Sementara itu, Direktur Yaspurka Kupang, Y Arhyanto Ludoni, B.Sc, dalam sambutanya mengatakan, berterima kasih karena pemerintah melalui Dirjen PPLB sudah mau mencetuskan pendidikan layanan khusus untuk anak-anak termarjinalkan untuk mengenyam pendidikan. Sebagai orang yang juga komit dengan pendidikan, ia akan terus belajar untuk menyukseskan pengetasan buta aksara di NTT dan akan belajar terus megelolah PLK. Karena menurutnya, berbicara pendidikan tidak semudah membalikkan telapak tangan. *

70.000 Penduduk Sulbar Buta Aksara
MAMUJU, - Sekitar 70.000 dari sekitar satu juta orang jumlah penduduk Provinsi Sulawesi Barat masih menyandang status buta aksara. Kepala Dinas Pendidikan Nasional Provinsi Sulbar Jamil Barambangi di Mamuju, mengatakan, dari 70.000 penduduk Sulbar yang buta aksara tersebut, sekitar 57 persen di antaranya adalah kaum perempuan.

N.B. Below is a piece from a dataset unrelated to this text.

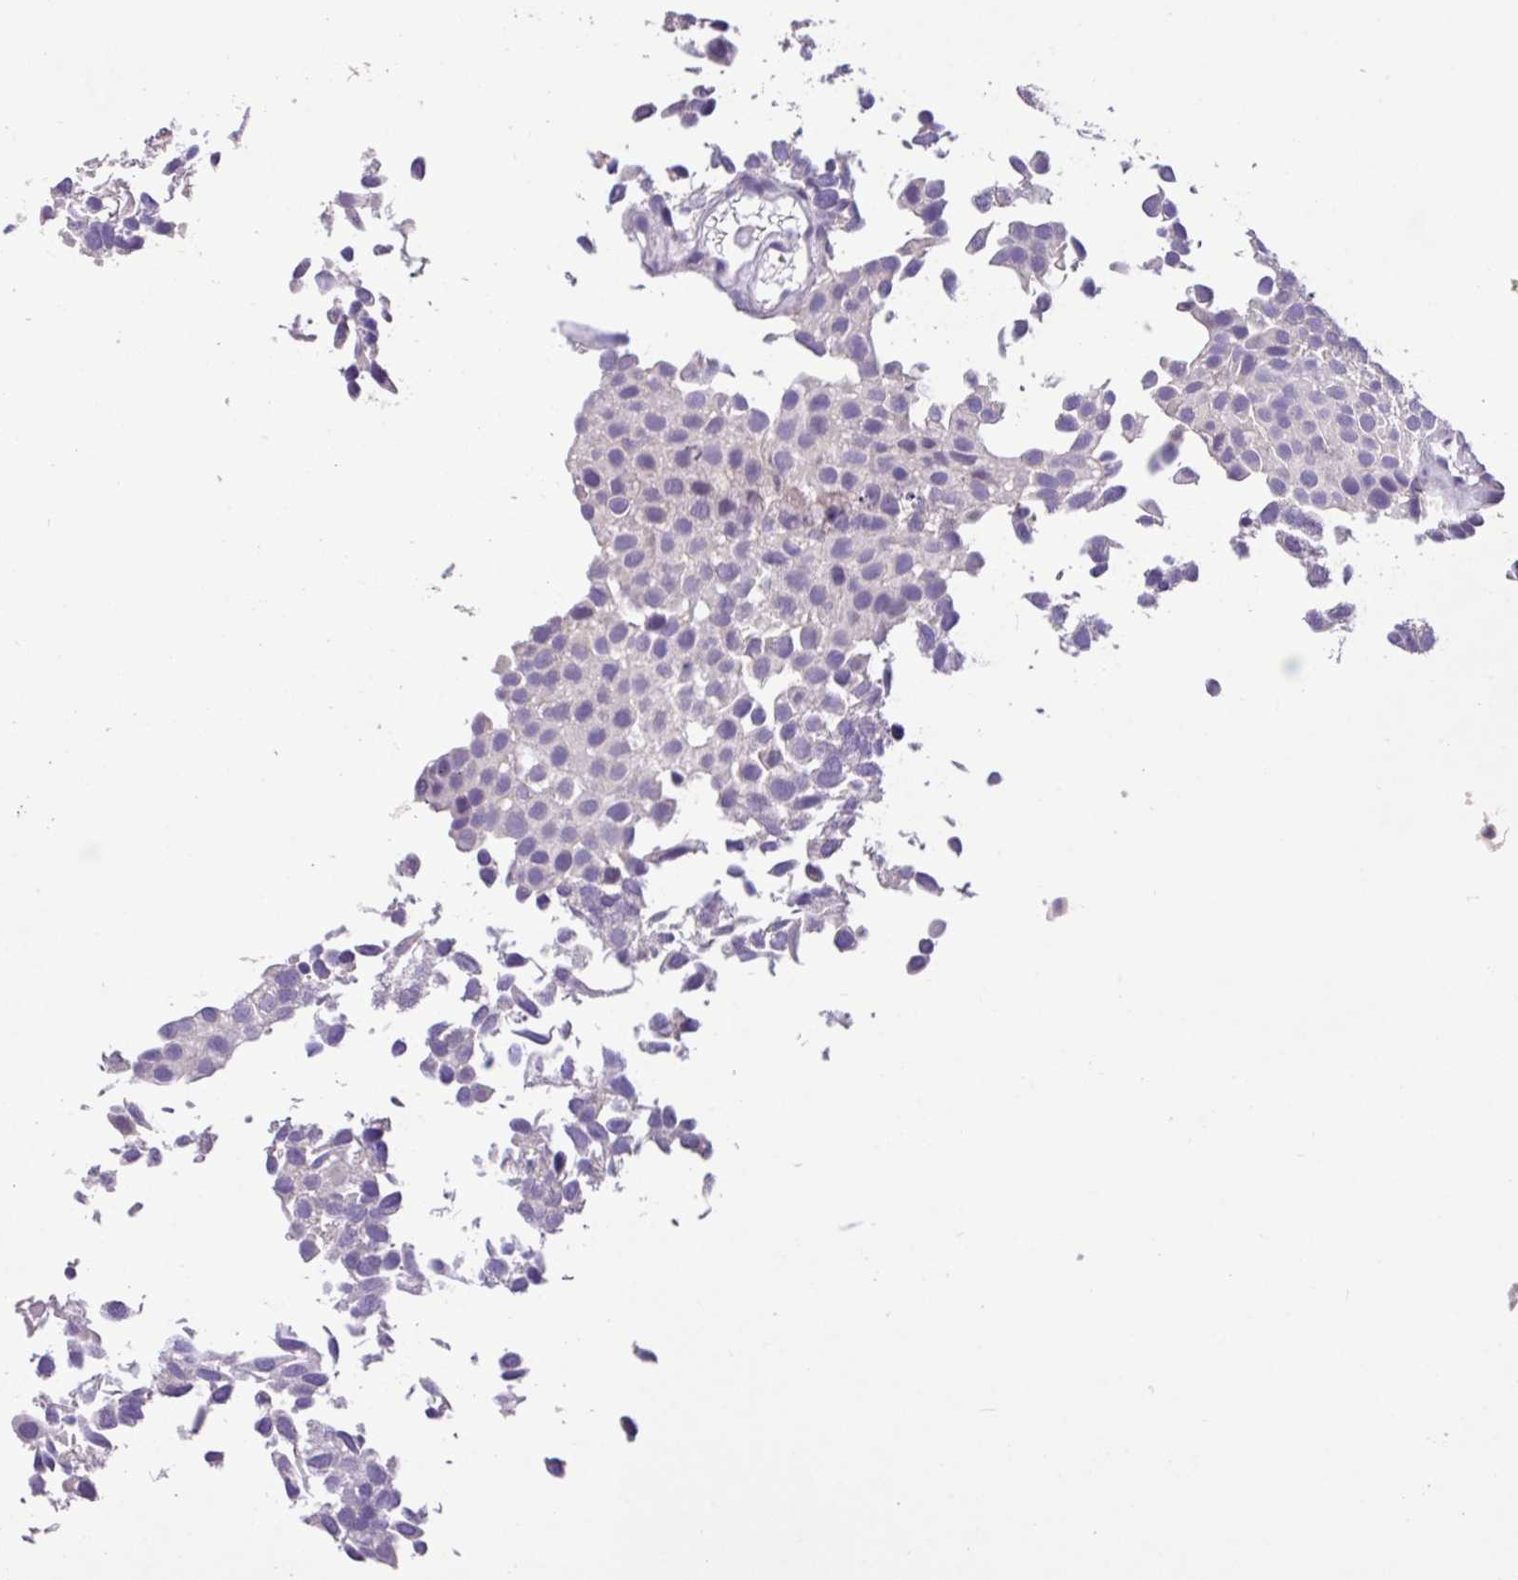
{"staining": {"intensity": "negative", "quantity": "none", "location": "none"}, "tissue": "urothelial cancer", "cell_type": "Tumor cells", "image_type": "cancer", "snomed": [{"axis": "morphology", "description": "Urothelial carcinoma, Low grade"}, {"axis": "topography", "description": "Urinary bladder"}], "caption": "Tumor cells show no significant protein positivity in urothelial cancer. (IHC, brightfield microscopy, high magnification).", "gene": "PAX8", "patient": {"sex": "male", "age": 88}}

Ia mengatakan, tingginya angka buta aksara di wilayah ini akibat banyaknya anak usia sekolah tidak mengecap pendidikan serta terbatasnya kesempatan masyarakat untuk belajar membaca.

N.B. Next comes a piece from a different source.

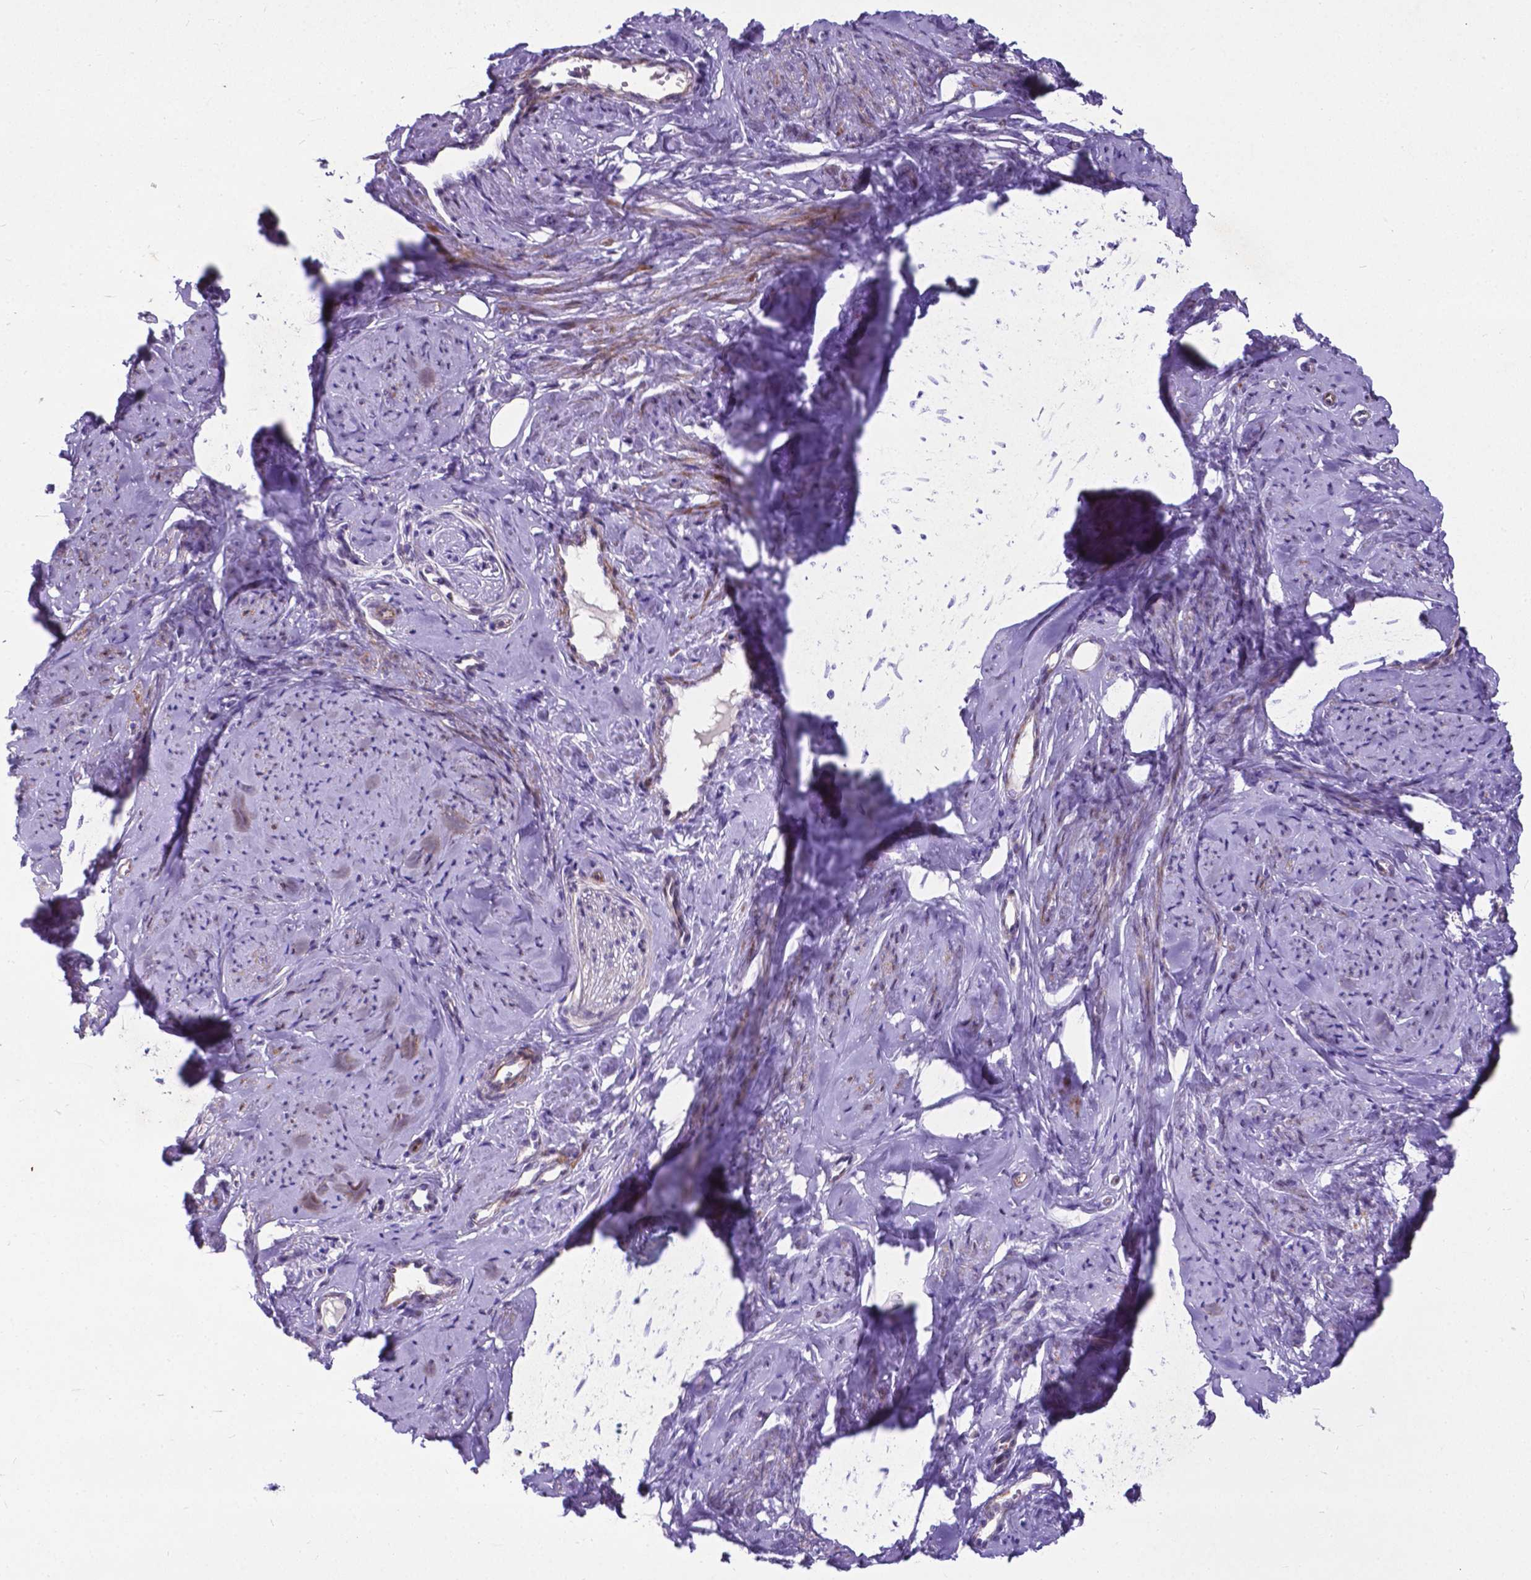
{"staining": {"intensity": "strong", "quantity": "25%-75%", "location": "cytoplasmic/membranous"}, "tissue": "smooth muscle", "cell_type": "Smooth muscle cells", "image_type": "normal", "snomed": [{"axis": "morphology", "description": "Normal tissue, NOS"}, {"axis": "topography", "description": "Smooth muscle"}], "caption": "DAB immunohistochemical staining of normal human smooth muscle demonstrates strong cytoplasmic/membranous protein staining in approximately 25%-75% of smooth muscle cells. (Brightfield microscopy of DAB IHC at high magnification).", "gene": "PFKFB4", "patient": {"sex": "female", "age": 48}}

Menurut dia, banyaknya masyarakat tidak mengecap pendidikan karena masih rendahnya kesadaran atau minat untuk menyekolahkan anaknya, khususnya kalangan masyarakat yang berada di daerah terpencil atau terisolasi.
“Selain itu, juga akibat keterbatasan infrastrukrur pendidikan di daerah ini seperti sarana dan prasarana belajar mengajar yang belum memadai,” ujarnya. Oleh karena itu, pihaknya telah memprogramkan tahun 2009 untuk mengembangkan taman baca masyarakat (TBM) pada lokasi yang stratebis untuk menjangkau dan menarik minat baca masyarakat.
“TBM tersebut ditempatkan pada lokasi strategis seperti terminal agar seluruh lapisan masyarakat terutama nelayan dan petani yang selama ini kurang berminat membaca, dapat menjangkau tempat bacaan itu,” ujarnya.
Jamil menambahkan, khusus untuk wilayah pesisir, pihaknya memprogramkan “kapal pintar” untuk memenuhi kebutuhan membaca msyarakat di wilayah pesisir dan kepulauan di gugusan Pulau Balak Balakang yang terletak di perairan Selat Makassar.
Ia mengatakan, Dinas Pendidikan Nasional Provinsi Sultra terus berupaya membenahi pembangunan infrastruktur pendidikan dengan memanfaatkan anggaran APBN 2009 sekitar Rp 230 miliar dan APBD 2009 sekitar Rp 22 miliar.